:: Record set ::

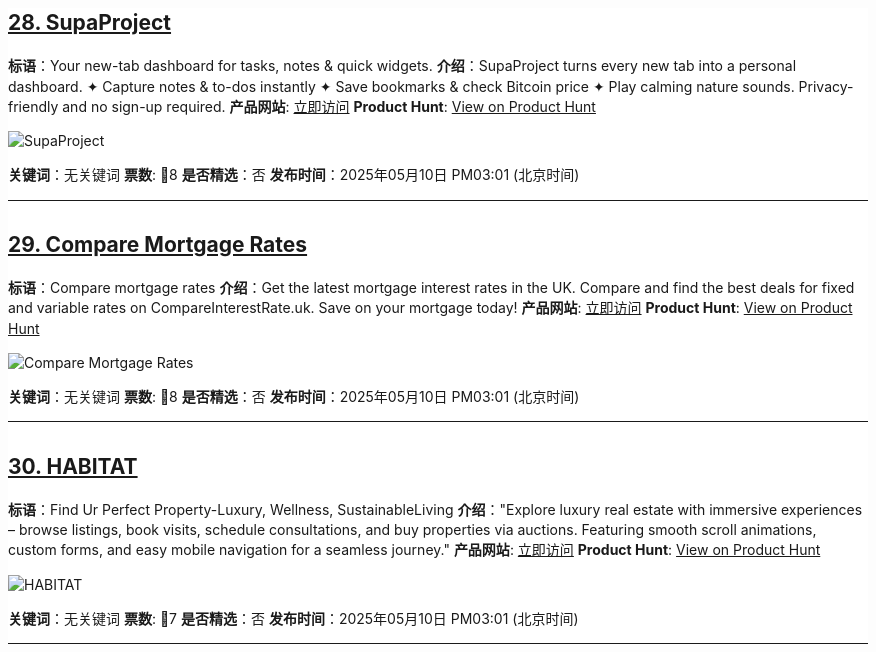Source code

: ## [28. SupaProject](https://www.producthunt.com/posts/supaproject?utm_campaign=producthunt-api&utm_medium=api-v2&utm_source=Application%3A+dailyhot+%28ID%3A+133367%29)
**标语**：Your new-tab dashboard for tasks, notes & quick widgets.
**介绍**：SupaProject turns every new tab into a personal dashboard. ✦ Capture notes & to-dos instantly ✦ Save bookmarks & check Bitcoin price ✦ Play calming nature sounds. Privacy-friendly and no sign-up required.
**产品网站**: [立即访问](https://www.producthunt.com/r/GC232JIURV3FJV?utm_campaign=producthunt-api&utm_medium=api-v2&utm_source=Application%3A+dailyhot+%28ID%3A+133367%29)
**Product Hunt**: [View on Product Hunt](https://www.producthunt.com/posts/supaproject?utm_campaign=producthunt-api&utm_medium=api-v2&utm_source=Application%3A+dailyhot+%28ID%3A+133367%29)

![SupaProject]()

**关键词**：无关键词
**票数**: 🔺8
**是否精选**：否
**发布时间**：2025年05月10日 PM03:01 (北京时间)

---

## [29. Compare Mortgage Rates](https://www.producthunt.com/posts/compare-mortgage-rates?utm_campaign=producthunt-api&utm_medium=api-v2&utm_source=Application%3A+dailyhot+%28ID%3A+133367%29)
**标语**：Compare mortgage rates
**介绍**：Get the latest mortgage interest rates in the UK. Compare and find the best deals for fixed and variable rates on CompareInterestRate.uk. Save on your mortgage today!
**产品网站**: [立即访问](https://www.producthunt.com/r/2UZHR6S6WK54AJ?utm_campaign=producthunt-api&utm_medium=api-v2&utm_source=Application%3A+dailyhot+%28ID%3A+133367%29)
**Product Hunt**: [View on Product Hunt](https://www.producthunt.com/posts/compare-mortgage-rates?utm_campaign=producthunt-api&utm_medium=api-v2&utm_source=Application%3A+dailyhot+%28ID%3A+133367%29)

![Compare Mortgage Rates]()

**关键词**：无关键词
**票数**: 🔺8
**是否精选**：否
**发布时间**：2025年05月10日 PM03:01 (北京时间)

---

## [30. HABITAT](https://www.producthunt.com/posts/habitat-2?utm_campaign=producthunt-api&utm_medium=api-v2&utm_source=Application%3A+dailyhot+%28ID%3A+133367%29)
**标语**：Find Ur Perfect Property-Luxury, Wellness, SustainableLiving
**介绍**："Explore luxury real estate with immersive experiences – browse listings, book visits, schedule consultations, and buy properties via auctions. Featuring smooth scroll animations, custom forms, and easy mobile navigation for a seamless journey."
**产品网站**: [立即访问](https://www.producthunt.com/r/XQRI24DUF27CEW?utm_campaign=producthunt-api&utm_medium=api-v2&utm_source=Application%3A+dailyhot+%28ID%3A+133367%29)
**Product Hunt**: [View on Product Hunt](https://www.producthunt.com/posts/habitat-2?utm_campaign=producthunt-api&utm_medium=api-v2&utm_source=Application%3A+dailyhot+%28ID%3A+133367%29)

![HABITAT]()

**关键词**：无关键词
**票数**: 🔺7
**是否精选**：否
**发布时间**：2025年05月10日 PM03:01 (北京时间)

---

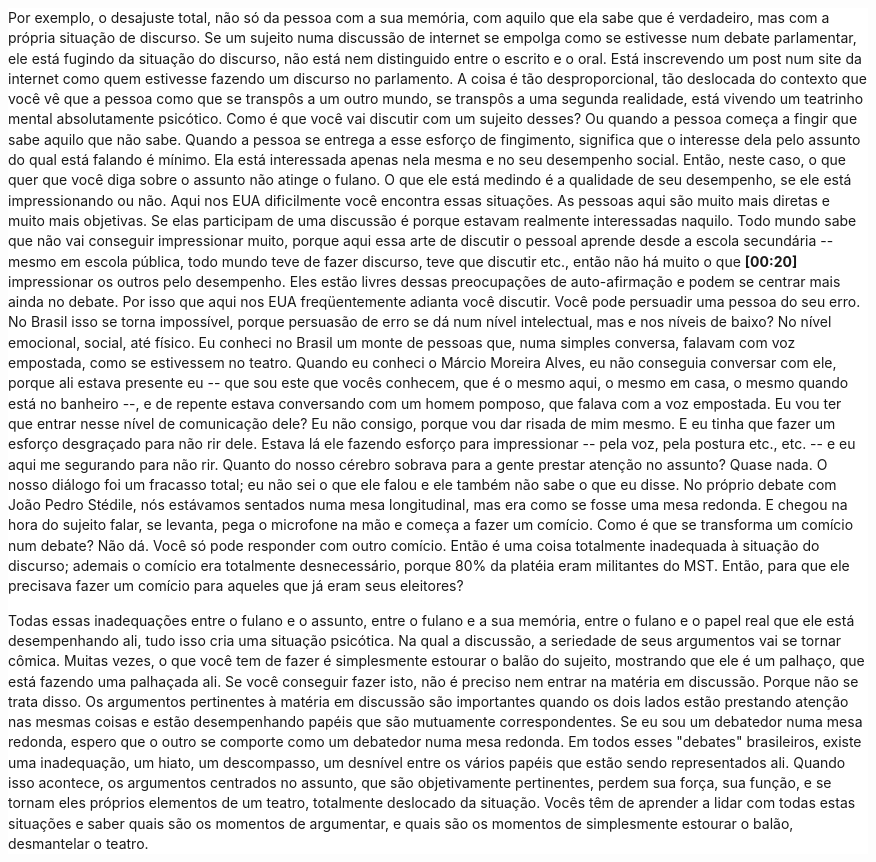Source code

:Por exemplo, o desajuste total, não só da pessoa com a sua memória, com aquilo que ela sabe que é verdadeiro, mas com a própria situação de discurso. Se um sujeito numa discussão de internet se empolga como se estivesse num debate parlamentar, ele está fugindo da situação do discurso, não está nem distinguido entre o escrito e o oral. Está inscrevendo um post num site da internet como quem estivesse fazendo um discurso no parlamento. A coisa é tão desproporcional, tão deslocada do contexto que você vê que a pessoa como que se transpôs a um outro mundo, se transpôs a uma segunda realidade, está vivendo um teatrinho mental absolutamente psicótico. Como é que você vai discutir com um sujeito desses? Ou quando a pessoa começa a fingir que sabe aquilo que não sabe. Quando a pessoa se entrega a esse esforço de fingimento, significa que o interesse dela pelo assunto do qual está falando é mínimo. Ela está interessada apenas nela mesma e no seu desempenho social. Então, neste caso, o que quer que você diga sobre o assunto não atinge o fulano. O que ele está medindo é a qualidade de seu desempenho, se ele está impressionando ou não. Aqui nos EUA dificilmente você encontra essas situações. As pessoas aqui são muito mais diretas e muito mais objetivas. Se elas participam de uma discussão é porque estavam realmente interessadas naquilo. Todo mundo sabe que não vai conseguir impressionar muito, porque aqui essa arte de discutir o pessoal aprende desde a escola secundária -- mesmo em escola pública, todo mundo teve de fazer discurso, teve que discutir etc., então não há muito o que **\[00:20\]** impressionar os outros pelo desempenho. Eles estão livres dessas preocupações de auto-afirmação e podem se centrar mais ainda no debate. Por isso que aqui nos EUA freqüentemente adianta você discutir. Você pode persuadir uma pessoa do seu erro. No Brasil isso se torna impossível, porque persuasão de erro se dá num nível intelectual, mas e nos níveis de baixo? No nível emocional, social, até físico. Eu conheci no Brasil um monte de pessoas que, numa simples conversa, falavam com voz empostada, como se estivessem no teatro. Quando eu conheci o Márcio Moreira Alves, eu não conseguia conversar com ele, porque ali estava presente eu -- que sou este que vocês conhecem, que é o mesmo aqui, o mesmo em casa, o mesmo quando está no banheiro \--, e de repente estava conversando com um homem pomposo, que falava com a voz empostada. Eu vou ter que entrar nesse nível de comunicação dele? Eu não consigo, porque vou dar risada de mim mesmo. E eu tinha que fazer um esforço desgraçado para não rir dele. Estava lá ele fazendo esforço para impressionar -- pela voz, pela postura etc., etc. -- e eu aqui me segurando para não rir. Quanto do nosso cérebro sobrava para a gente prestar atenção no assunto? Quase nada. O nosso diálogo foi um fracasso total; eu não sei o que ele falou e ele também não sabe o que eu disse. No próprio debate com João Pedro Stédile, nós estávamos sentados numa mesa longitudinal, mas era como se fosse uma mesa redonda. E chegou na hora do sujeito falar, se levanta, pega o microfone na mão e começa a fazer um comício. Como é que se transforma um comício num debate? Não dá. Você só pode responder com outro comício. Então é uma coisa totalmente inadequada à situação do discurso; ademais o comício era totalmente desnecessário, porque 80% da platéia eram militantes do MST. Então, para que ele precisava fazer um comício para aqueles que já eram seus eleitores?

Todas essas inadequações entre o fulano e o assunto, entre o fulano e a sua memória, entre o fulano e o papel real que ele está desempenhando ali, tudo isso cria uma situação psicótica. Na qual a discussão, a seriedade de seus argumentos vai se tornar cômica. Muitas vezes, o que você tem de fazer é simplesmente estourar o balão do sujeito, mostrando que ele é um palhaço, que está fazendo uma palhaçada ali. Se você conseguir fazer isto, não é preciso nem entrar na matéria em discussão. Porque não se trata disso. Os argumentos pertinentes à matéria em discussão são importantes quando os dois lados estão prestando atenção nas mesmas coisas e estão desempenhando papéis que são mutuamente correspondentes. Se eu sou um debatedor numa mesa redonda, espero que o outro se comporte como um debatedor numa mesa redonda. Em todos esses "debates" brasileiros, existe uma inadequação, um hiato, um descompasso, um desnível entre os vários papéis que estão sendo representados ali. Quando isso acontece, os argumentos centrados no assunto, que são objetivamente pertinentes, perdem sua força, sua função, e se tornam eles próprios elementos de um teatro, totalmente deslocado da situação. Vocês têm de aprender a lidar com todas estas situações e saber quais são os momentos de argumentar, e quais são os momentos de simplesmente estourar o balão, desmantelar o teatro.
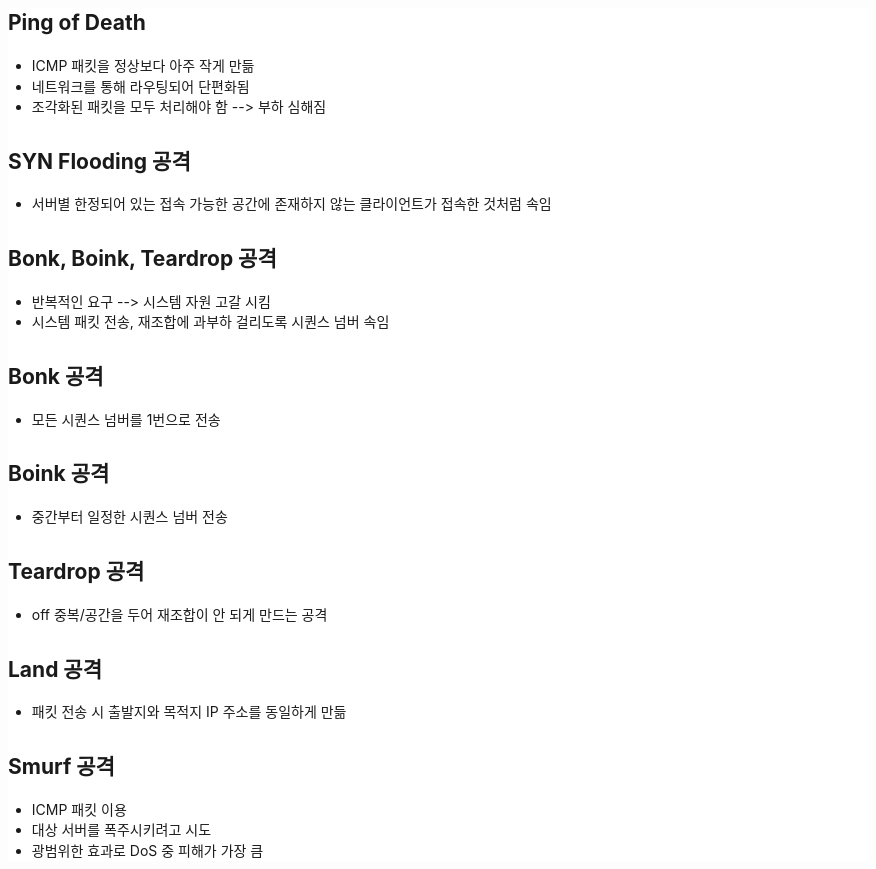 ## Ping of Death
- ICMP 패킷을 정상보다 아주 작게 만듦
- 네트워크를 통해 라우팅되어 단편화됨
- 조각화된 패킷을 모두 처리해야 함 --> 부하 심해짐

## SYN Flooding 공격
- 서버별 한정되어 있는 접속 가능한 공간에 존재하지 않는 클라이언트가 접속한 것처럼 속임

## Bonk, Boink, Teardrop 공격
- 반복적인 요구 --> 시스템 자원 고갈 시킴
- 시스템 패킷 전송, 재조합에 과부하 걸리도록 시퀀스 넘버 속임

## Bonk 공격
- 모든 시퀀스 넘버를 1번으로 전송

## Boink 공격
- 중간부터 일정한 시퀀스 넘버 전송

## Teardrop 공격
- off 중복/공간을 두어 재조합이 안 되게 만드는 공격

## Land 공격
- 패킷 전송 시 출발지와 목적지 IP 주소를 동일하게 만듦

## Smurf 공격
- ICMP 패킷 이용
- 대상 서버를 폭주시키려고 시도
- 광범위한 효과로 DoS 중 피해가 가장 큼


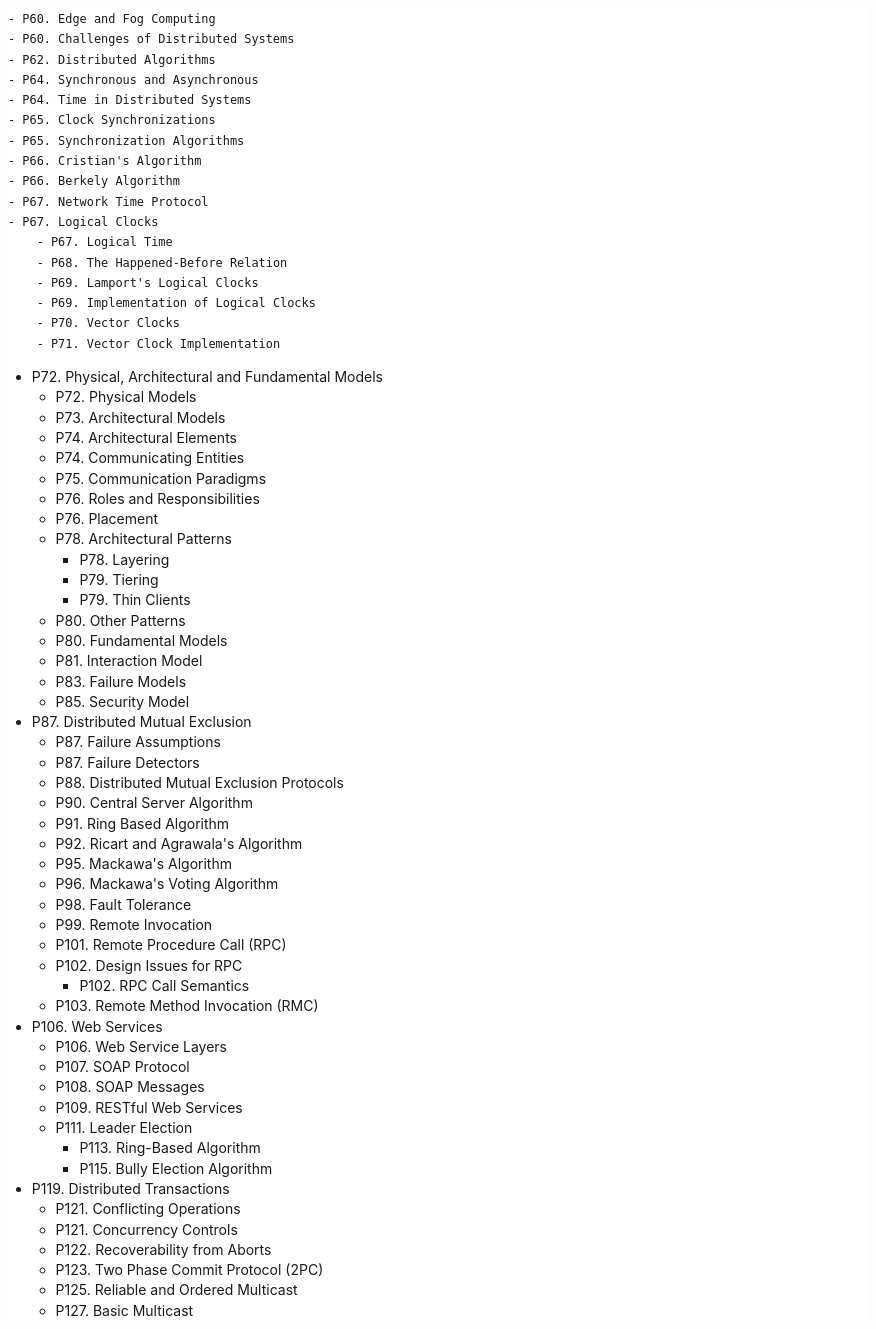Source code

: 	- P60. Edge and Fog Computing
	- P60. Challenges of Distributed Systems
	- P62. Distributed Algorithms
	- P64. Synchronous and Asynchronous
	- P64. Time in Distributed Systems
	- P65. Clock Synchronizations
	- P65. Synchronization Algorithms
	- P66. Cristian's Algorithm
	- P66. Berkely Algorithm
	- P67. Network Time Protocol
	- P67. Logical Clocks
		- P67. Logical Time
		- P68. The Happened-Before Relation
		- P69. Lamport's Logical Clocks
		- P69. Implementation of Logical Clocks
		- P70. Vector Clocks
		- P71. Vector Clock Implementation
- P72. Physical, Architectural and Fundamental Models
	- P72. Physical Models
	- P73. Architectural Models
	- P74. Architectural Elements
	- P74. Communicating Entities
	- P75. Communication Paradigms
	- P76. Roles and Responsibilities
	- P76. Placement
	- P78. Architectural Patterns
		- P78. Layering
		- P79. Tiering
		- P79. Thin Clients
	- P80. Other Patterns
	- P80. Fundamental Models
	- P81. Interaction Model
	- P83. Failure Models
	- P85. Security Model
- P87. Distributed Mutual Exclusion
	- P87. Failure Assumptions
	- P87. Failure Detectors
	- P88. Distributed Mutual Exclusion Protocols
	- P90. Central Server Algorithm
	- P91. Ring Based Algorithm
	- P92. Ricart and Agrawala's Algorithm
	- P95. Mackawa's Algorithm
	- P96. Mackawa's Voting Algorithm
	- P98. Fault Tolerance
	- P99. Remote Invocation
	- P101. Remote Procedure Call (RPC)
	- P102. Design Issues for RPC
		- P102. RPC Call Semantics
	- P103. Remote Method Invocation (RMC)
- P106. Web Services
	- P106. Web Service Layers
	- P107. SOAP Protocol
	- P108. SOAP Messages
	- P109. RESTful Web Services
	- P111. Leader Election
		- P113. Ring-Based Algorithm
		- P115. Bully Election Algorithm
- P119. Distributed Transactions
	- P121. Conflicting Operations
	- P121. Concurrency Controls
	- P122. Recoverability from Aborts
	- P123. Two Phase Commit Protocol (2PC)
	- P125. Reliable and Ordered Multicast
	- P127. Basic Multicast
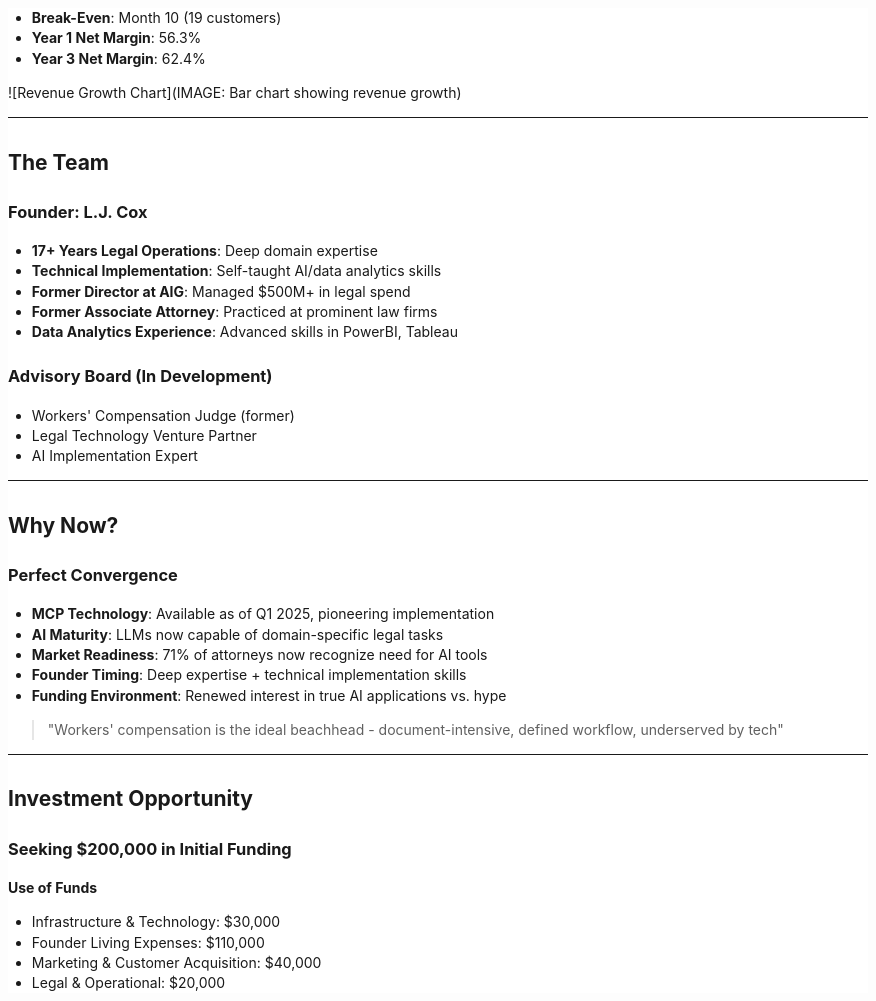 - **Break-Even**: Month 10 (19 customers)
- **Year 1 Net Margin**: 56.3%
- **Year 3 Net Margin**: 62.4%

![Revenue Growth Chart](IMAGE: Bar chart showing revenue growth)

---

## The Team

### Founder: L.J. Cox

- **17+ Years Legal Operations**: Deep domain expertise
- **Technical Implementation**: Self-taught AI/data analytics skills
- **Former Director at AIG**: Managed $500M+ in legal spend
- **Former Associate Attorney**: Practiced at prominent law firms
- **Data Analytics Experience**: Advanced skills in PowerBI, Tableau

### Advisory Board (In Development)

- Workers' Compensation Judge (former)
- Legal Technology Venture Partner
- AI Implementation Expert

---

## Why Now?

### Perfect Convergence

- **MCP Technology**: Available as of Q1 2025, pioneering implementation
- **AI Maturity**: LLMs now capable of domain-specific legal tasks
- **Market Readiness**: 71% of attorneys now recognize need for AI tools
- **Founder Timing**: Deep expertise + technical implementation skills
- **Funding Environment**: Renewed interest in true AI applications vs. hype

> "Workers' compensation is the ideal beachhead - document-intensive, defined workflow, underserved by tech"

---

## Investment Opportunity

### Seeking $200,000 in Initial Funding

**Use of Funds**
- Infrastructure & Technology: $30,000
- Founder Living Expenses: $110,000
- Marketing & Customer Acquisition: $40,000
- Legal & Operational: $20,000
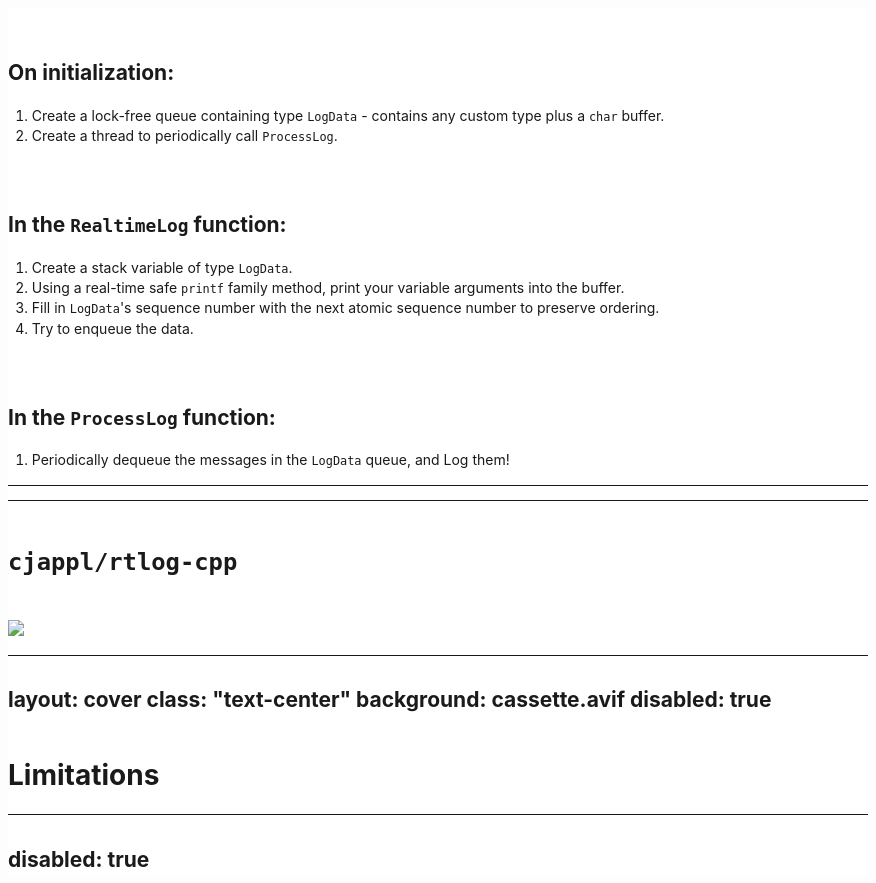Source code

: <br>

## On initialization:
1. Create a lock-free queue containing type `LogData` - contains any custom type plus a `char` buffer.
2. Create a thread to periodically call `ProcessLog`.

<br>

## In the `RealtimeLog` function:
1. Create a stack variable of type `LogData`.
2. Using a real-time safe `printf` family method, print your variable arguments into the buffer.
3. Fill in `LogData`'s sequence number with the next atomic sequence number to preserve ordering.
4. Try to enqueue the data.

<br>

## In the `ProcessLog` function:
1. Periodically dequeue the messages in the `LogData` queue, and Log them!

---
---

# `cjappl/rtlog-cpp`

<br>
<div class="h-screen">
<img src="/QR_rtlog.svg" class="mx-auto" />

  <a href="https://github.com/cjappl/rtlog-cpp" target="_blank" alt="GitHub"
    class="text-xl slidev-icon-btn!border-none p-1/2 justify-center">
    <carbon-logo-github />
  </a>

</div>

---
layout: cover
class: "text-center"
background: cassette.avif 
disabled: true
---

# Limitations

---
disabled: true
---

:::

Problem details: Copy the material word for word, beginning at the line that has "- Workers' Compensation Judge (former)" and ending after the line that has "### Seeking $200,000 in Initial Funding".

Completed exercise:
- Workers' Compensation Judge (former)
- Legal Technology Venture Partner
- AI Implementation Expert

---

## Why Now?

### Perfect Convergence

- **MCP Technology**: Available as of Q1 2025, pioneering implementation
- **AI Maturity**: LLMs now capable of domain-specific legal tasks
- **Market Readiness**: 71% of attorneys now recognize need for AI tools
- **Founder Timing**: Deep expertise + technical implementation skills
- **Funding Environment**: Renewed interest in true AI applications vs. hype

> "Workers' compensation is the ideal beachhead - document-intensive, defined workflow, underserved by tech"

---

## Investment Opportunity

### Seeking $200,000 in Initial Funding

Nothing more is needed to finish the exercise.